The head of the U.S. Drug Enforcement Administration, Asa Hutchinson, told 
a House committee last fall that drug trafficking was a major source of 
income for Afghanistan and the Taliban militia.

Hutchinson said the Taliban's July 2000 decree banning opium production 
increased the market price but had no effect on availability. He suggested 
that the Taliban was controlling a hoarded supply of opium in order to 
drive up the price while it acted at the same time to respond to 
international pressure to crack down on the illicit drug trade.

Hutchinson said Afghanistan produced more than 70 percent of the world's 
supply of opium in 2000, with most of that output being shipped to Europe.

Up and down the street in Kandahar where Akbar works are about 50 other 
shops selling raw opium, each with about five or six traders. They buy from 
the farmers and sell to those who will process the raw opium into heroin.

Akbar says relatively few Afghans suffer from heroin addiction. Still, he 
recognizes that what he does is harmful to people.

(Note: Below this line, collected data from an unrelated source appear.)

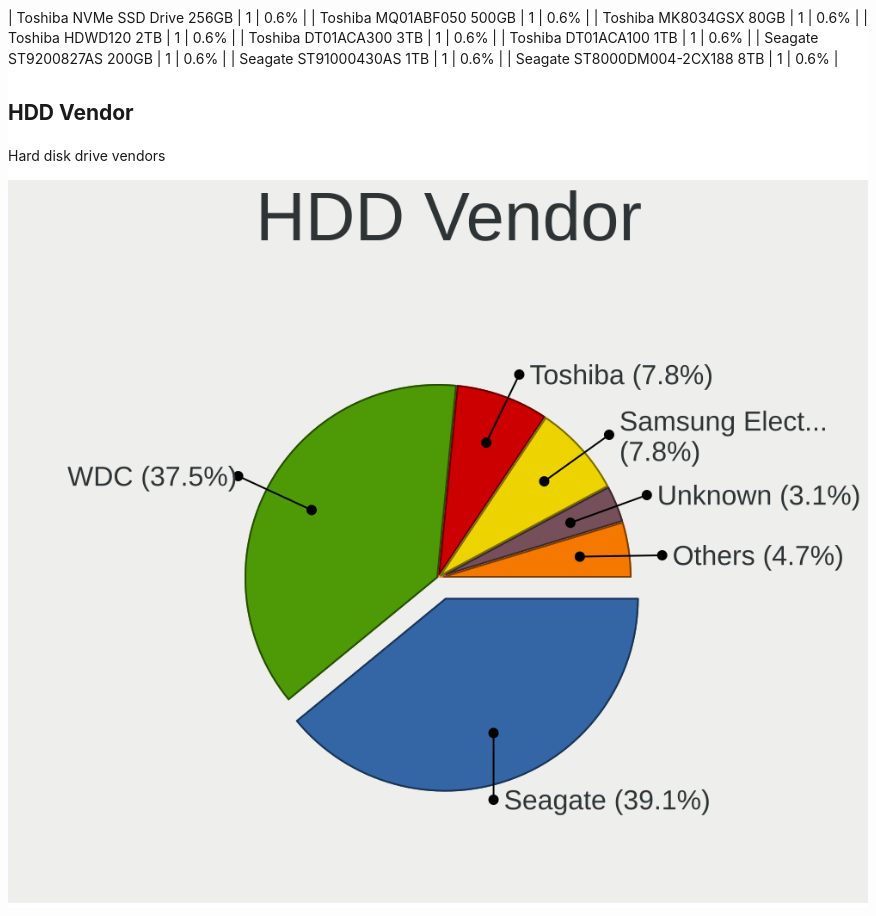 | Toshiba NVMe SSD Drive 256GB         | 1        | 0.6%    |
| Toshiba MQ01ABF050 500GB             | 1        | 0.6%    |
| Toshiba MK8034GSX 80GB               | 1        | 0.6%    |
| Toshiba HDWD120 2TB                  | 1        | 0.6%    |
| Toshiba DT01ACA300 3TB               | 1        | 0.6%    |
| Toshiba DT01ACA100 1TB               | 1        | 0.6%    |
| Seagate ST9200827AS 200GB            | 1        | 0.6%    |
| Seagate ST91000430AS 1TB             | 1        | 0.6%    |
| Seagate ST8000DM004-2CX188 8TB       | 1        | 0.6%    |

HDD Vendor
----------

Hard disk drive vendors

![HDD Vendor](./images/pie_chart/drive_hdd_vendor.svg)
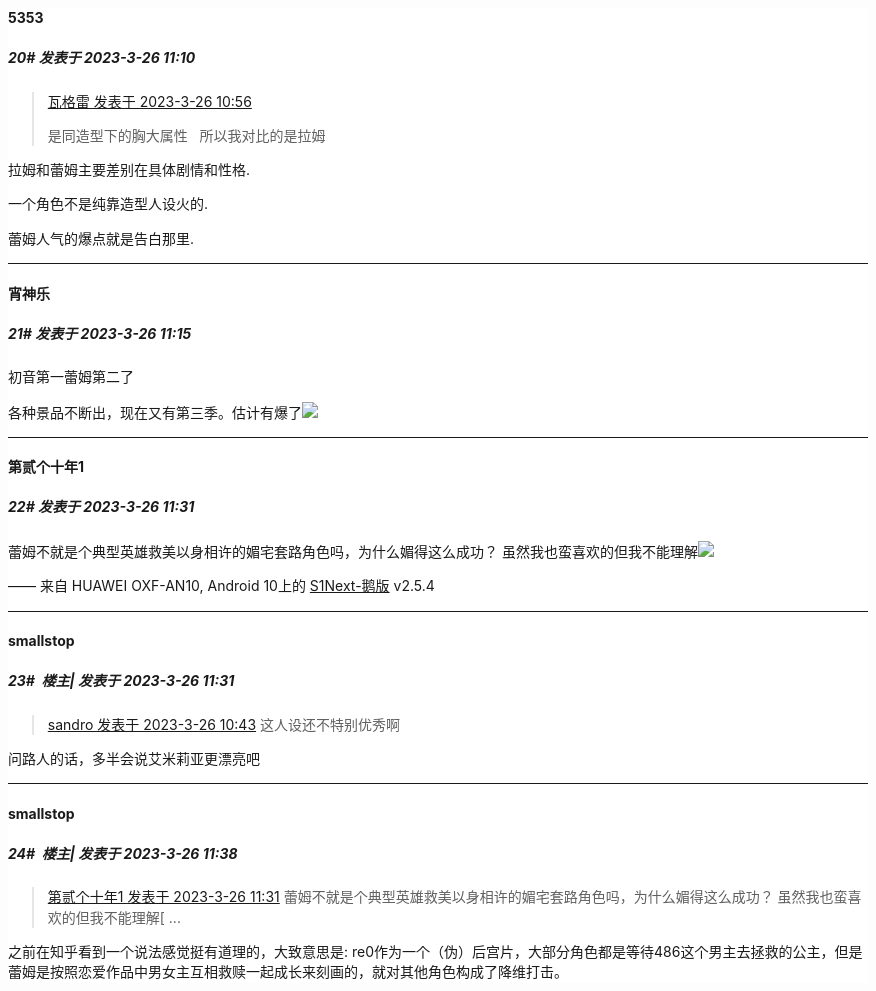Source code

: ####  5353  
##### 20#       发表于 2023-3-26 11:10

<blockquote><a href="httphttps://bbs.saraba1st.com/2b/forum.php?mod=redirect&amp;goto=findpost&amp;pid=60227729&amp;ptid=2125888" target="_blank">瓦格雷 发表于 2023-3-26 10:56</a>

是同造型下的胸大属性   所以我对比的是拉姆</blockquote>
拉姆和蕾姆主要差别在具体剧情和性格.

一个角色不是纯靠造型人设火的.

蕾姆人气的爆点就是告白那里.

*****

####  宵神乐  
##### 21#       发表于 2023-3-26 11:15

初音第一蕾姆第二了

各种景品不断出，现在又有第三季。估计有爆了<img src="https://static.saraba1st.com/image/smiley/face2017/067.png" referrerpolicy="no-referrer">

*****

####  第贰个十年1  
##### 22#       发表于 2023-3-26 11:31

蕾姆不就是个典型英雄救美以身相许的媚宅套路角色吗，为什么媚得这么成功？
虽然我也蛮喜欢的但我不能理解<img src="https://static.saraba1st.com/image/smiley/face2017/031.png" referrerpolicy="no-referrer">

—— 来自 HUAWEI OXF-AN10, Android 10上的 [S1Next-鹅版](https://github.com/ykrank/S1-Next/releases) v2.5.4

*****

####  smallstop  
##### 23#         楼主| 发表于 2023-3-26 11:31

<blockquote><a href="httphttps://bbs.saraba1st.com/2b/forum.php?mod=redirect&amp;goto=findpost&amp;pid=60227610&amp;ptid=2125888" target="_blank">sandro 发表于 2023-3-26 10:43</a>
这人设还不特别优秀啊</blockquote>
问路人的话，多半会说艾米莉亚更漂亮吧

*****

####  smallstop  
##### 24#         楼主| 发表于 2023-3-26 11:38

<blockquote><a href="httphttps://bbs.saraba1st.com/2b/forum.php?mod=redirect&amp;goto=findpost&amp;pid=60228035&amp;ptid=2125888" target="_blank">第贰个十年1 发表于 2023-3-26 11:31</a>
蕾姆不就是个典型英雄救美以身相许的媚宅套路角色吗，为什么媚得这么成功？
虽然我也蛮喜欢的但我不能理解[ ...</blockquote>
之前在知乎看到一个说法感觉挺有道理的，大致意思是:
re0作为一个（伪）后宫片，大部分角色都是等待486这个男主去拯救的公主，但是蕾姆是按照恋爱作品中男女主互相救赎一起成长来刻画的，就对其他角色构成了降维打击。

"I don't tell my children what I do. I just say I'm a businessman," he 
said. "I know I'm not doing a good thing and I don't want my children to 
know I'm selling poison."

As for Gul, the poppy farmer, he doesn't think much beyond the good money 
he'll be making come June. He expresses a cold indifference when the 
subject of conversation turns to heroin addicts.

"When this drug arrives to the last person on the end of the line, that 
person is finished," he said, chuckling. "The last man who gets this drug 
is no more a son, no more a brother, no more a father."

It is only when he is shown a photo of an addict begging in the streets of 
Quetta, Pakistan, that he is suddenly somber.

Muhammad is that addict. He spends his time living under a bridge with 
other addicts in the center of the city or begging for handouts. He carries 
the vacant look of a man who has no more dreams.

About a 15-minute drive away are a few of the luckier ones. They are 
addicts who have gone to the Milo Shaheed Trust, a drug treatment center in 
eastern Quetta.

Akhtar Muhammad, 40, crouched in a corner with his shawl around his face. 
He'd been in treatment a week after 25 years as an addict. He didn't know 
what heroin was when a friend got him some for 25 rupees, about 42 cents.

"I'm in a lot of pain. I didn't want to come here but my elders made me do 
it," he said. "If I hadn't, I'd be dead somewhere."